Alwaght- The 21st session of Manama Dialogue was held by the International Institute for Strategic Studies (IISS) in association with the Bahraini foreign ministry in the capital Manama. The summit over years has become one of the most important annual security forums in the Persian Gulf.
The International Institute for Strategic Studies (IISS) launched the Manama Dialogue in 2004. Over the past two decades, the forum has grown into the West Asia's most prestigious gathering for debating political and security issues.
Unlike formal UN or Arab League meetings, the Manama Dialogue maintains a semi-formal nature. This structure deliberately fosters a more relaxed environment where policymakers can address sensitive subjects, including energy security, regional conflicts, the future of Arab-Israeli relations, global power competition, and threats posed by emerging technologies.
The forum is also notable for its balanced and diverse roster of attendees. This year's meeting brought together a multipolar mix of Western powers, including the US, Britain , and France, alongside Arab states such as Saudi Arabia, the UAE, Qatar, Egypt, and Bahrain, and representatives from East Asia and Africa. Approximately 700 guests from 65 countries gathered in Manama, with high-profile participants including the foreign ministers of Jordan, Oman, Bahrain, and Britain.
A highlighted feature of this year's dialogue was the inclusion of 27 young political and think-tank leaders, invited under the IISS "Young Leaders" program. This move signals the organizers' intent to cultivate a new generation of security elites, shifting the regional security discourse from traditional frameworks toward development-centric and technology-driven concepts.
Further underscoring the dialogue's practical focus were the sideline meetings: a total of 103 official bilateral talks took place between delegations, demonstrating that the forum is as much about concrete diplomacy as it is about debate.

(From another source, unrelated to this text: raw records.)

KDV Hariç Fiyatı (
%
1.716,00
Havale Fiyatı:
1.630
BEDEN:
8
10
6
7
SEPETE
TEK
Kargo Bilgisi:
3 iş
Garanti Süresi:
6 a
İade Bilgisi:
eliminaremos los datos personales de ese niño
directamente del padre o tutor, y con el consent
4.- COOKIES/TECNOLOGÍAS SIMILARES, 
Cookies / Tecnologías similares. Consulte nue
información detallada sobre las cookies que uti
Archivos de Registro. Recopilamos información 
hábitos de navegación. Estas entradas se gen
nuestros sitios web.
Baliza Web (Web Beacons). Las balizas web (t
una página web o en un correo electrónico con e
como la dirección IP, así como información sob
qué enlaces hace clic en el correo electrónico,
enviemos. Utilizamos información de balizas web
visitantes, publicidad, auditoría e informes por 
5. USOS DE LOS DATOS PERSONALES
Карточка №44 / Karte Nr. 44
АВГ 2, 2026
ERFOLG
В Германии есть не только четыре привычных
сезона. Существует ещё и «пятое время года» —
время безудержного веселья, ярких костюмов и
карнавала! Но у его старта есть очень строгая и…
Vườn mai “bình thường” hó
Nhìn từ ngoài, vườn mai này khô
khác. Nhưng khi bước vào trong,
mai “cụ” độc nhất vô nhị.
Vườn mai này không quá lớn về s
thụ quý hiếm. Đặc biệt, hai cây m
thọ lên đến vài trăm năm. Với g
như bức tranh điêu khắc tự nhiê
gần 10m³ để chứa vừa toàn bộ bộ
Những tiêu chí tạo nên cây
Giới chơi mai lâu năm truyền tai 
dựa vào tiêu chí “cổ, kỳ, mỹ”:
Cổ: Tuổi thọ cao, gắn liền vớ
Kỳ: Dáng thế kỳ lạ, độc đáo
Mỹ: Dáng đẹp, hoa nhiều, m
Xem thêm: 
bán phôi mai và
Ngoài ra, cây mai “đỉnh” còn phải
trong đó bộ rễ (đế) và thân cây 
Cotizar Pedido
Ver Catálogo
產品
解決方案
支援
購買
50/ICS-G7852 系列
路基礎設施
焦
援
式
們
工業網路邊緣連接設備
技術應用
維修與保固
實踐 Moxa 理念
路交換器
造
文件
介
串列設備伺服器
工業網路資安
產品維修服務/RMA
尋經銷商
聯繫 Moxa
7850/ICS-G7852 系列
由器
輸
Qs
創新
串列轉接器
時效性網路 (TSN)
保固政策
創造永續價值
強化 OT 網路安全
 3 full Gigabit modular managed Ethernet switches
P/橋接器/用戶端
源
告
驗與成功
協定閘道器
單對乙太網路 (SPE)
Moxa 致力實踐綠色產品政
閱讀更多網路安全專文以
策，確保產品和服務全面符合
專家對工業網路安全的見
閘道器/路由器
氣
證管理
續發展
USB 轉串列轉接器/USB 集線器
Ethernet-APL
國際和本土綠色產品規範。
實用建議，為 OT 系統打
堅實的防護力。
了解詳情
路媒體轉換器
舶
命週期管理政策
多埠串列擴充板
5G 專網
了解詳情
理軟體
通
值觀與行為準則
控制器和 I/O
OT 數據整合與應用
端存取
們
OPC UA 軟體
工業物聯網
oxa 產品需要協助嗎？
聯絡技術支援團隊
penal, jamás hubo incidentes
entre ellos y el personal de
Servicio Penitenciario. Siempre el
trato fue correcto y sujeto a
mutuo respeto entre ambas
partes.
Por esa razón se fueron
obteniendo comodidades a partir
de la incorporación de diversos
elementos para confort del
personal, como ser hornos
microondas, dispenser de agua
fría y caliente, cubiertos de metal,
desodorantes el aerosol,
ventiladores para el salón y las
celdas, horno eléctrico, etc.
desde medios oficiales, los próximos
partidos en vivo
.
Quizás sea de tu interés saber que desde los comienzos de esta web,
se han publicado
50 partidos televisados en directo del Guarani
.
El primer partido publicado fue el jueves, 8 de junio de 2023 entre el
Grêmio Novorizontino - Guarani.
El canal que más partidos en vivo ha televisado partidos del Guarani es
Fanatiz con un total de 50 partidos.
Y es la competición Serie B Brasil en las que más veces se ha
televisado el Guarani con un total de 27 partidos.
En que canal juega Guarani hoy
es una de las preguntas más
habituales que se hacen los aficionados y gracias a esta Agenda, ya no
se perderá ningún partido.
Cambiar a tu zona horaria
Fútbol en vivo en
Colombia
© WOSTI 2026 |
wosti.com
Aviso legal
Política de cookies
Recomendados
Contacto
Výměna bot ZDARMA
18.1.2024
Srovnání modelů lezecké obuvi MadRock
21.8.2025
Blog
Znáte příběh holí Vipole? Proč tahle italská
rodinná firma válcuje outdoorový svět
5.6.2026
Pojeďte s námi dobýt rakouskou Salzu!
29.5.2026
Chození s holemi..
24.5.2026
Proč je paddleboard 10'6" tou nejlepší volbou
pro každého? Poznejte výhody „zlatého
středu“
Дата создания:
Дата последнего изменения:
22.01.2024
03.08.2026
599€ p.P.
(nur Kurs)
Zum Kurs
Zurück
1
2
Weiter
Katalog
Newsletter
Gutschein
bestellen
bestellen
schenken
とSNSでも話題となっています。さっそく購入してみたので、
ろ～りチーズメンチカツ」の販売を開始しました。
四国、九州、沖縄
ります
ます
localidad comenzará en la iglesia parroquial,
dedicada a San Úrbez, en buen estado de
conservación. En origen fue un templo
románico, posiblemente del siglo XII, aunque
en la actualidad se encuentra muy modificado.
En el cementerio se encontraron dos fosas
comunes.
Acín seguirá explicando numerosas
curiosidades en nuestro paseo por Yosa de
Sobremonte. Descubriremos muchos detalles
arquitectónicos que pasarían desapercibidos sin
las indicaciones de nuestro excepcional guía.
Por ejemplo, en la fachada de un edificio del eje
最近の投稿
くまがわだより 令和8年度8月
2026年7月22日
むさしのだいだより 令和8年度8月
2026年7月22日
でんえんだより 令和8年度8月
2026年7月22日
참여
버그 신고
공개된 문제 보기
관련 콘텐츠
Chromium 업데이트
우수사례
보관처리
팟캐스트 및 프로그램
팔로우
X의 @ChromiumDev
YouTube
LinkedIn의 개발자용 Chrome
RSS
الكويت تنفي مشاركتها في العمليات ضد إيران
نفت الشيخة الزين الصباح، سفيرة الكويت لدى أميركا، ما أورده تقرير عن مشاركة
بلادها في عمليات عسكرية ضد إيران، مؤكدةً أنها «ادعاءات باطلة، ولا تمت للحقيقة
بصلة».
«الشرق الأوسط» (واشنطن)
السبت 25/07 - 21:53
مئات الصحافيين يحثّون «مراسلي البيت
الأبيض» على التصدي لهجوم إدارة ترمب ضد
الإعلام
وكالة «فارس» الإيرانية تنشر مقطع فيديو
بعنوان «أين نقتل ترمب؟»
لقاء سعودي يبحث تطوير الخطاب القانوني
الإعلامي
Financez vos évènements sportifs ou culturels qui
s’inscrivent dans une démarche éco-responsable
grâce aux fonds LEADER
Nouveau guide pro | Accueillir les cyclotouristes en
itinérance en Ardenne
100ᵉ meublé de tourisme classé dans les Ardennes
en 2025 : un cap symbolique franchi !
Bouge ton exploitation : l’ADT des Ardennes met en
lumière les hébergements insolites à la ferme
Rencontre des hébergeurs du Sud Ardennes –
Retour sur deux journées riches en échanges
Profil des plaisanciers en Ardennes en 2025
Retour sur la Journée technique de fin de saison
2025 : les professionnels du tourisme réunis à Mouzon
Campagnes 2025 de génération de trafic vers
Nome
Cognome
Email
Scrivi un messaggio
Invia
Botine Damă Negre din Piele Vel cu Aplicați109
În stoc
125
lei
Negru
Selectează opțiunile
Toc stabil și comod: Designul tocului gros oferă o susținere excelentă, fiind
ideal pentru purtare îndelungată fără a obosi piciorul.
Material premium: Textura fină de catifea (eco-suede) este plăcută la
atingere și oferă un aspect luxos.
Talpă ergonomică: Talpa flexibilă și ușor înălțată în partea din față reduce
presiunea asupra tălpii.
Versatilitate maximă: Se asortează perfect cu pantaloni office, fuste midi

This year, the summit discussed three main areas: First, redefining the regional security in the light of new political developments, especially after Gaza war, Lebanon developments, and Syria's new rule. Second, investigating the role of the global powers in ensuring regional security amid geopolitical competition among the US, Russia, and China. And third, outlook of economic and technological cooperation within the new security order in the Persian Gulf.
An analysis of the discussions at this year's summit reveals a central strategic horizon: the rebuilding of a new order in the region. The forum's proceedings highlighted a key regional shift, as Arab states work to maintain their traditional security ties with the US and Europe while simultaneously adopting a more pragmatic approach towards Eastern powers like China and India.
Furthermore, normalization with the Israeli regime remains on the agenda of the Arab diplomatic circles, though indirectly.
In essence, the Manama Dialogue this year more than any other time tried to reflect the region's transition from the logic of confrontation to logic of managing the rivalries.
Secret layers of the meeting: From normalization to Arab NATO
Many Arab officials on the sidelines of the summit made it clear that their current goal is not confrontation with Iran but rather the creation of a durable balance in regional relations; one that maintains deterrence while still allowing for economic and technological growth. Yet such views stood in sharp contrast to the official agendas of many other participants this year. In this context, the positions of US and British representatives could be seen as shaping the summit’s overall tone.
David Cooper, the British foreign secretary, said the Gaza Strip must be pulled out of its current “gray zone” between war and peace and needs immediate progress. He added that a new governing authority should take charge of Gaza’s reconstruction and that weapons must be collected from armed groups. This was a clear reference to disbanding Hamas and Islamic Jihad’s military wings.
Meanwhile, Tom Barrack, who is the US envoy to Lebanon and Syria, laid out another piece of Washington’s broader “New Middle East” map. He described Lebanon as a failed state, blaming Hezbollah for its collapse. According to him, Lebanon remains the only country that has not aligned itself with what he called the US-led Arab–Israeli agenda, and as a result, Washington has little interest in investing there. Barrack urged Beirut to open direct negotiations with Israel and rethink its current approach.
Unlike previous ones, this summit placed less emphasis on direct military alliances with the Americans. Instead, discussions centered on shared security, multipolar cooperation, and the emerging role of middle powers in regional affairs.
In the hidden side of the summit, quiet efforts were also underway to advance normalization between certain Arab states and Israel through informal security cooperation. While this was never mentioned publicly, side meetings involving NATO, Bahrain, and Jordan officials reportedly focused on maritime and intelligence coordination, essentially an extension of the Abraham Accords framework.
Finally, this forum should be regarded as a part of the Arab-Western camp's effort to coordinate their stances with the aim of establishing an Arab NATO against the Axis of Resistance in the region and also to prepare the ground for Arab normalization with the Israeli regime after end of Gaza crisis. It seems that many of the Arab leaders are pushing for Gaza ceasefire not to help the ill-fated Palestinians, but to pave the way for moving closer to the Israeli occupation.